A procuradora-geral Kátia Rejane reforçou a simbologia do ato. “A desembargadora Eva é uma mulher que inspira outras mulheres e agradeço o convite para este momento em que celebramos os 15 anos da Lei Maria da Penha, que é uma lei que veio para todo o Sistema de Justiça lembrar que existe um sistema voltado ao combate da violência contra a mulher. Estivemos por três anos seguidos em primeiro lugar no ranking de feminicídio e isso nos preocupava muito. Hoje, esse quadro começa a mudar e é graça aos esforços das instituições, que temos buscado dar cumprimento as medidas que recaem sobre a questão da violência contra a mulher.”

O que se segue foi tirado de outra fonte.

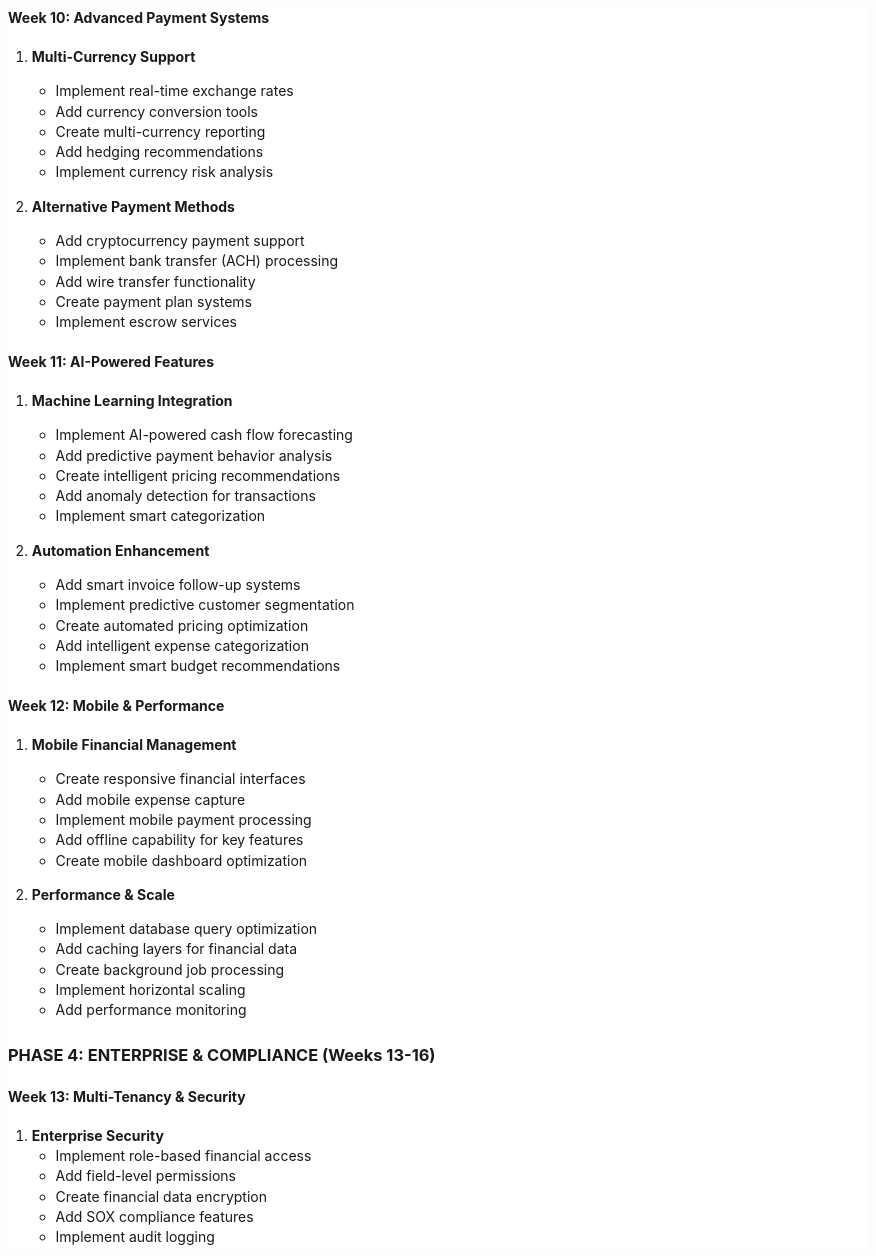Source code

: #### **Week 10: Advanced Payment Systems**
1. **Multi-Currency Support**
   - Implement real-time exchange rates
   - Add currency conversion tools
   - Create multi-currency reporting
   - Add hedging recommendations
   - Implement currency risk analysis

2. **Alternative Payment Methods**
   - Add cryptocurrency payment support
   - Implement bank transfer (ACH) processing
   - Add wire transfer functionality
   - Create payment plan systems
   - Implement escrow services

#### **Week 11: AI-Powered Features**
1. **Machine Learning Integration**
   - Implement AI-powered cash flow forecasting
   - Add predictive payment behavior analysis
   - Create intelligent pricing recommendations
   - Add anomaly detection for transactions
   - Implement smart categorization

2. **Automation Enhancement**
   - Add smart invoice follow-up systems
   - Implement predictive customer segmentation
   - Create automated pricing optimization
   - Add intelligent expense categorization
   - Implement smart budget recommendations

#### **Week 12: Mobile & Performance**
1. **Mobile Financial Management**
   - Create responsive financial interfaces
   - Add mobile expense capture
   - Implement mobile payment processing
   - Add offline capability for key features
   - Create mobile dashboard optimization

2. **Performance & Scale**
   - Implement database query optimization
   - Add caching layers for financial data
   - Create background job processing
   - Implement horizontal scaling
   - Add performance monitoring

### **PHASE 4: ENTERPRISE & COMPLIANCE (Weeks 13-16)**

#### **Week 13: Multi-Tenancy & Security**
1. **Enterprise Security**
   - Implement role-based financial access
   - Add field-level permissions
   - Create financial data encryption
   - Add SOX compliance features
   - Implement audit logging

À frente do Iapen, Arlenilson Cunha, comemorou a existência da CIAP em Rio Branco e disse não ter dúvida do bom resultado que ela será também em Cruzeiro do Sul. “Temos que ter um sistema prisional que reintegra, ressocializa e devolva o indivíduo ao convívio social. A Ciap de Rio Branco atende mais de 700 cumpridores de medidas e este momento é marcante com a assinatura desse convênio para Cruzeiro do Sul. Mais de 1 milhão de reais que vai possibilitar alcançar 400 pessoas cumprindo medidas alternativas, ou seja, aqueles que vão sofrer um delito de menor potencial, mas que é imposto a mesma pena restritiva de direito, permitindo que ela seja acompanhada devidamente.”
Nova visão
A política de alternativas penais é pautada por uma nova pactuação federativa e integral do Sistema de Justiça em busca da redução do encarceramento e da criação de mecanismos que favoreçam a resolução de conflitos, a responsabilização dos ofensores e prevenção às violências e criminalidade. No Acre, o número de pessoas encarceradas vinha aumentando, tendo o estado alcançado a maior população carcerária em 2019, quando atingiu o número de 6.283 pessoas em suas unidades prisionais- excluídas as pessoas em monitoração eletrônica.
O ano de 2020 interrompe uma serie histórica de sete anos de crescimento, chegando ao seu último mês com 6.268 pessoas privadas de liberdade. Foi a primeira vez, em oito anos, que o estado não apresentou elevação desse índice, apresentando redução de 0,2%. Atualmente, o número de pessoas privadas de liberdade, segundo o Iapen, é de 5.989 (dados de julho de 2021). Desde 2018, é a primeira vez que esse número fica abaixo de 6 mil pessoas.